◆ What you will do
In the data below, find each line containing the string "転勤なし" and return it.

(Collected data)
----------
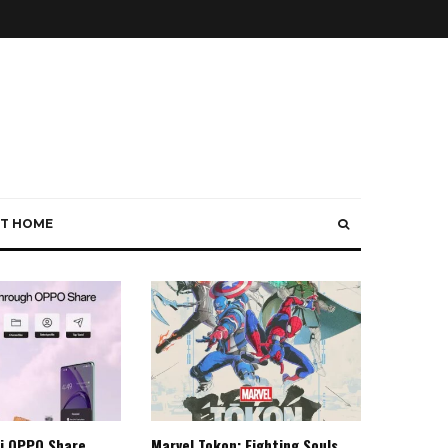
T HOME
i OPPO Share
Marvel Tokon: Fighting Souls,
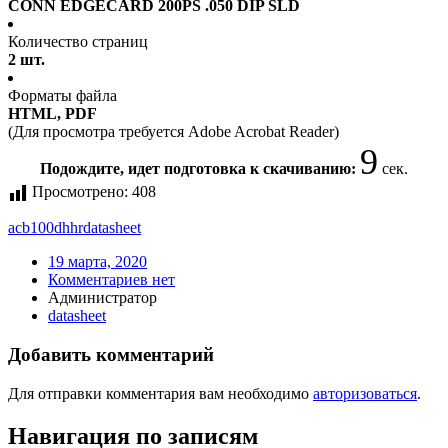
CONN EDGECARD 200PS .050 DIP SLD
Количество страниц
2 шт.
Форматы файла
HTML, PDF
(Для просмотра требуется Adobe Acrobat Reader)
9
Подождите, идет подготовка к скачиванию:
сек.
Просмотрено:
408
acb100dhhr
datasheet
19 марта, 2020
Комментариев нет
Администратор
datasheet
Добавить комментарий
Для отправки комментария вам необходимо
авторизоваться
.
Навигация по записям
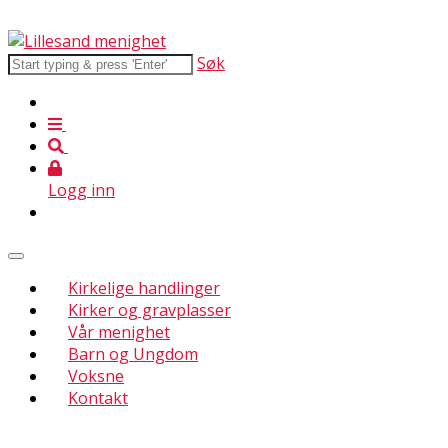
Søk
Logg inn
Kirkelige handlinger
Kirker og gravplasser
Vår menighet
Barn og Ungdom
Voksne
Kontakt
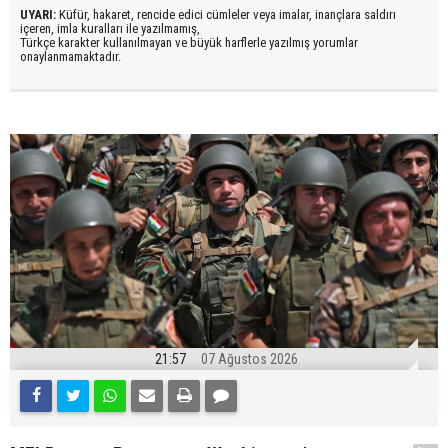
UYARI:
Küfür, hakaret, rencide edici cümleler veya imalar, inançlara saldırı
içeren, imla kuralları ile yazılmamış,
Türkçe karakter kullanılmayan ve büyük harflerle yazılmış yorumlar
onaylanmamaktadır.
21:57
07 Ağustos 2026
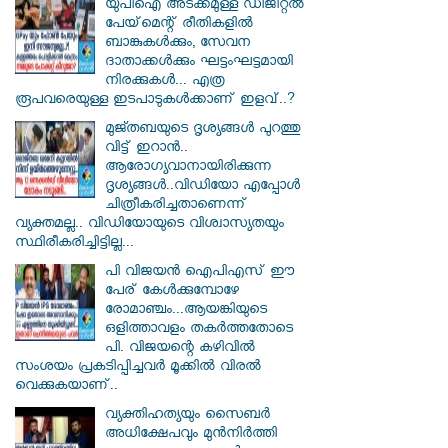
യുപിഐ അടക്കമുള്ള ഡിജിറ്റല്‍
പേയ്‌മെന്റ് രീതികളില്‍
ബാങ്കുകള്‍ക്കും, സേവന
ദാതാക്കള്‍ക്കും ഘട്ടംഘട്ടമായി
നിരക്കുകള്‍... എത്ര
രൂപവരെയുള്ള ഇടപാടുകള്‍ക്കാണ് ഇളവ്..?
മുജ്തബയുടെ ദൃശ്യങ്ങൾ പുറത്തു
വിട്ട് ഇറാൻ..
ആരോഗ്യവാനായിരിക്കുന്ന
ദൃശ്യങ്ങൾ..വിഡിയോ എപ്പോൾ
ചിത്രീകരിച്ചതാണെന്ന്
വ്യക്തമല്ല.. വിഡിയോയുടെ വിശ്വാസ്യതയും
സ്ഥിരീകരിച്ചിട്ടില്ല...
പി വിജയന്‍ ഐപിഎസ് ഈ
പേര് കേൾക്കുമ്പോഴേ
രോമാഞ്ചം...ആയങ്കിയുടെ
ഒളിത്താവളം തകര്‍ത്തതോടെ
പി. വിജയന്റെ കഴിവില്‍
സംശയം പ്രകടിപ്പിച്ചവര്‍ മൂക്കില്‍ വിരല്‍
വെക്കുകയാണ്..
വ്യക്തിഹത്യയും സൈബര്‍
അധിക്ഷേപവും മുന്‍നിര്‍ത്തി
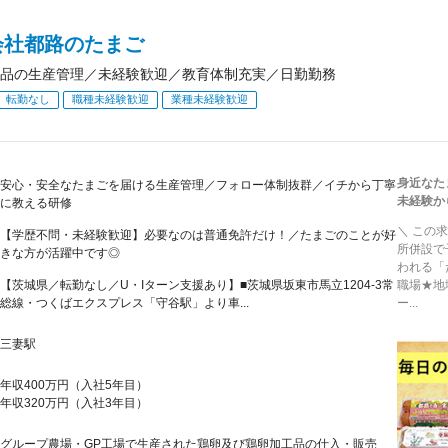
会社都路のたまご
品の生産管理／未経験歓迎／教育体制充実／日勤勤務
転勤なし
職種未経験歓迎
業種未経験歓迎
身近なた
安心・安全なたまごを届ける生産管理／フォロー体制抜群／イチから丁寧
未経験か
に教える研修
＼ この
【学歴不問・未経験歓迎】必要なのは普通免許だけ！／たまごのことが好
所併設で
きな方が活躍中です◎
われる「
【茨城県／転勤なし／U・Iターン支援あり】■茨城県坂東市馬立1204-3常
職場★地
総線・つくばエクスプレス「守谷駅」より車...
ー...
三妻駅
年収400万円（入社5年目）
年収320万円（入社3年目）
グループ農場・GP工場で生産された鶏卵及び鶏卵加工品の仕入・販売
----------
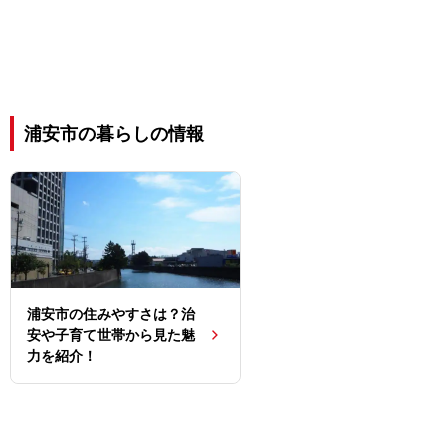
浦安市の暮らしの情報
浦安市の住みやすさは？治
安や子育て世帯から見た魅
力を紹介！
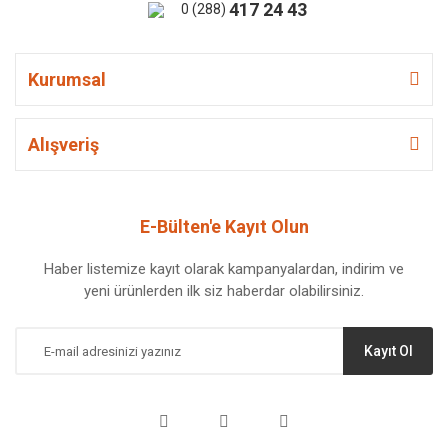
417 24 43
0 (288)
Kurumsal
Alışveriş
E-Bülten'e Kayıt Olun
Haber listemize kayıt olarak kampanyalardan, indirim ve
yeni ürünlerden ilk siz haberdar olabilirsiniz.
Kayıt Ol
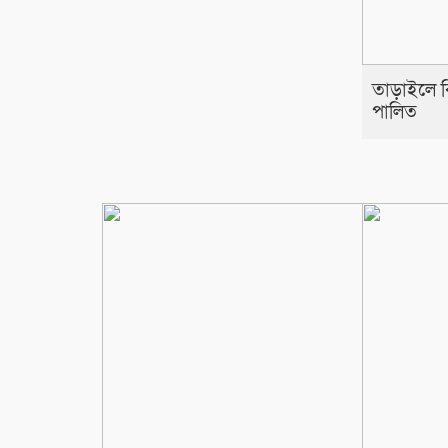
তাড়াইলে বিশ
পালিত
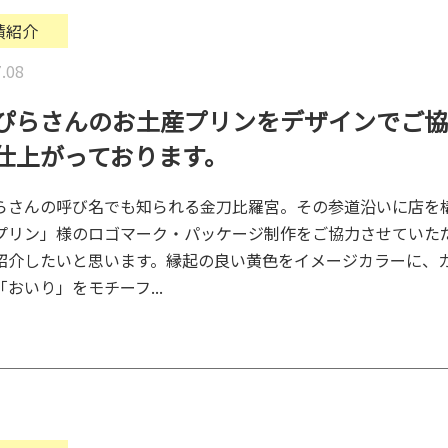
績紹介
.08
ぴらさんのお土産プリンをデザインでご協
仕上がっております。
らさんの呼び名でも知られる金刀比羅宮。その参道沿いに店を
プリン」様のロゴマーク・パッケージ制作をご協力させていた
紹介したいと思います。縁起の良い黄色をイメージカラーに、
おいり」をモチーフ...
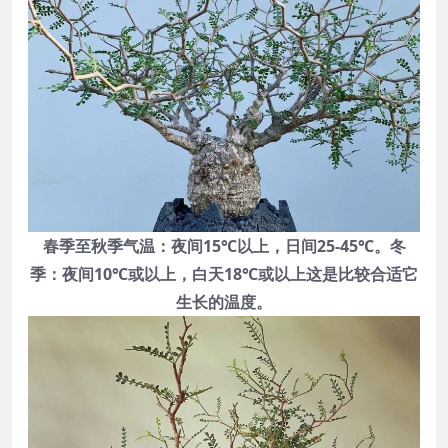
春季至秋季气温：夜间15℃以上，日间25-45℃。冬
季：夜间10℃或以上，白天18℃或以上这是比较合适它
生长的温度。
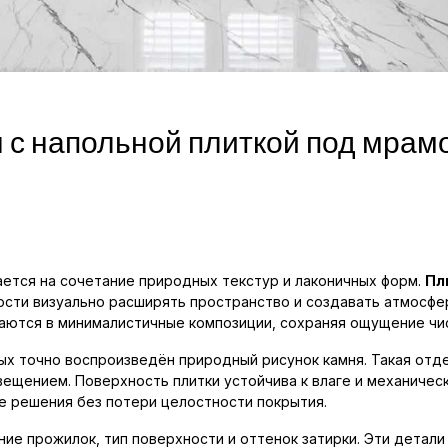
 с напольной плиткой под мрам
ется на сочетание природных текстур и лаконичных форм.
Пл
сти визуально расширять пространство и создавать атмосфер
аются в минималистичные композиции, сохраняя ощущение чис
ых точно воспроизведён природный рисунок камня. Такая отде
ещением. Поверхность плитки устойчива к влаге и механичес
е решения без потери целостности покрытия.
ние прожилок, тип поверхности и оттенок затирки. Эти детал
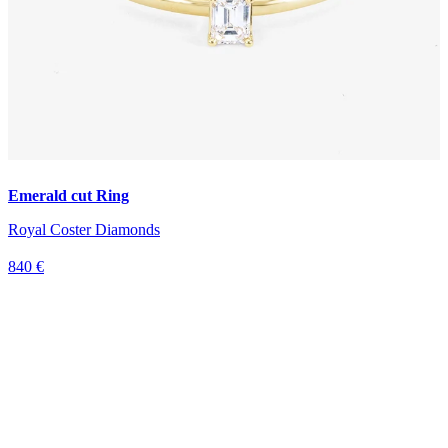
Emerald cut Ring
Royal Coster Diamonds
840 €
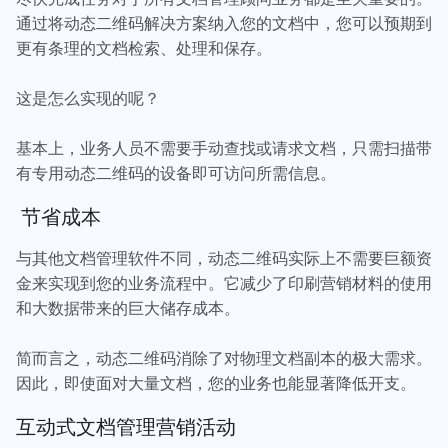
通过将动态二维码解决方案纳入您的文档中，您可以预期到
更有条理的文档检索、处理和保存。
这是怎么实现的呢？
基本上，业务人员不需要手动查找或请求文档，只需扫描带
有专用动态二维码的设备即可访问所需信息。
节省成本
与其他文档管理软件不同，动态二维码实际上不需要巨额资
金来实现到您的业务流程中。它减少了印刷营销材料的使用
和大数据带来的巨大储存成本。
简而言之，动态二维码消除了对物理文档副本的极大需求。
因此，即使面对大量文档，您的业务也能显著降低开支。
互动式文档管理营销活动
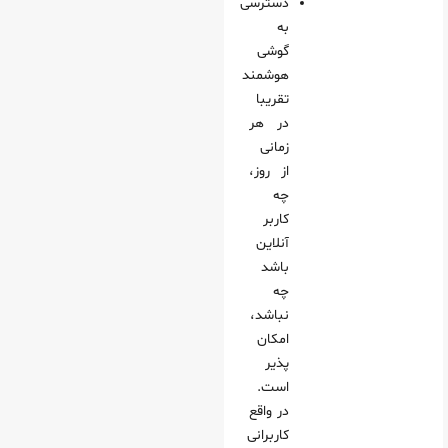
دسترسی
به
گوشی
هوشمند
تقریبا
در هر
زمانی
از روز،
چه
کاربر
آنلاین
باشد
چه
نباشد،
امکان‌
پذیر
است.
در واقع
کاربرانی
----------
◆ Result
転勤なし
【茨城県／転勤なし／U・Iターン支援あり】■茨城県坂東市馬立1204-3常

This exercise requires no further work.